Qu’est-ce qui vous a poussé à choisir la méthode Kanban pour vos projets ?

Dimitri Baeli : Avec Kanban nous supprimons les itérations courtes, à l’inverse de Scrum et de ses sprints où nous avions un mois pour réaliser un lot de fonctionnalités fixées. L’intérêt et la volonté étaient de livrer plus souvent, mais surtout de pouvoir lisser la prise de commande de nouvelles fonctionnalités tout au long de la semaine, et non à date fixe.

La lecture du livre The Principles of Product Development Flow de Donald G. Reinertsen et Continuous Delivery : Reliable Software Releases through Build, Test, and Deployment Automation de Jez Humble et David Farley ont changé ma vision de l’organisation des développements.

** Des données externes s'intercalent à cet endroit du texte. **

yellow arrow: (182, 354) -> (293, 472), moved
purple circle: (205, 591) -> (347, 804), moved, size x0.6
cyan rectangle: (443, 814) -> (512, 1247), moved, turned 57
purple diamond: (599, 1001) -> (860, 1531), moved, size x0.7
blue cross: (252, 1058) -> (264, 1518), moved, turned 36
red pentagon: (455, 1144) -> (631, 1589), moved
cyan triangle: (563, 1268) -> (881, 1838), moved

Faire des lots les plus petits possibles et les livrer dès qu’ils sont prêts est devenu mon objectif, en rupture complète avec les pratiques normalisées de Scrum et autres planifications à date. La date quotidienne est fixe, la taille des équipes également, il reste donc simplement à se concentrer sur le contenu. En fixant le délai et le coût, nous pouvons nous concentrer sur le contenu et la qualité du produit. C’est le réel changement : adapter le contenu à la capacité des équipes, et pas le contraire.

Quels sont les points positifs que vous avez retenus de l’application de Kanban chez LesFurets.com ?

Dimitri Baeli : J’ai pu observer plusieurs améliorations dans nos équipes et dans le déroulement de nos projets :

  1. Une stabilisation du rythme des équipes : fini le rush de fin de sprint, moins de stress lors des releases.
  2. Beaucoup moins de dialogues de sourd sur la planification des releases, dead lines et estimations. Cela disparait presque…
  3. Une bien meilleure observation de l’existant en production et moins de plans basés sur un futur produit. La clef est que chaque fonctionnalité est maintenant un incrément fonctionnel indépendant sur la production, contrairement au découpage en lot d’une release.
  4. Une fonctionnalité bloquée ou qui prend du retard n’empêche pas une release
  5. Un réel état d’esprit de commencer par finir : regarder le tableau Kanban par la droite et se dire : « Que dois-je finir pour commencer autre chose : »
  6. Une compréhension de l’intérêt de limiter l’encours de travail, demander toujours plus ne fait pas avancer plus vite.

Quels sont les limites du kanban dans l’IT selon vous :

Dimitri Baeli : Je vois peu de limites dans l’IT actuellement.

Si cette question concerne la limite de couverture de Kanban sur les besoins de l’IT, ou les domaines, je dirais que Kanban est une méthode de livraison de valeur en continu, qui est très orientée production/fabrication : « do the things right and fast ». Elle manque cependant d’une dimension produit.

Côté management c’est plutôt la capacité de l’organisation à s’adapter à ce changement de paradigme qui peut poser un problème et quelques appréhensions. Ceci dit, ce problème n’est pas exclusif à Kanban.

Quels sont les avantages de la mise en place du Kanban vis-à-vis des méthodes agiles ?

Dimitri Baeli : Même si l’état d’esprit reste très proche, je vois quatre grandes familles de pratiques et de méthodes complémentaires :

  • Software Craftmanship & Clean Code : travailler proprement le code
  • Scrum : une standardisation et popularisation de l’agilité
  • Kanban : standardisation du travail en flux
  • Lean : standardisation de l’avantage compétitif à s’appuyer fortement sur la satsifaction des clients et l’amélioration continue sur le terrain

L’agilité vient pour moi en opposition au Waterfall (one big piece) qui ouvrait une collaboration sur les spécifications d’un ensemble.

Scrum a permis la collaboration avec le client sur la base d’un produit fini (working software, welcome change) avec une solution qui marche bien.

Kanban quant à lui peut être vu comme l’étape suivante d’une ouverture sur l’amélioration continue de l’organisation sur la base d’une pratique qui révèle les limites. Lean constitue encore une étape supplémentaire pour une organisation qui apprend.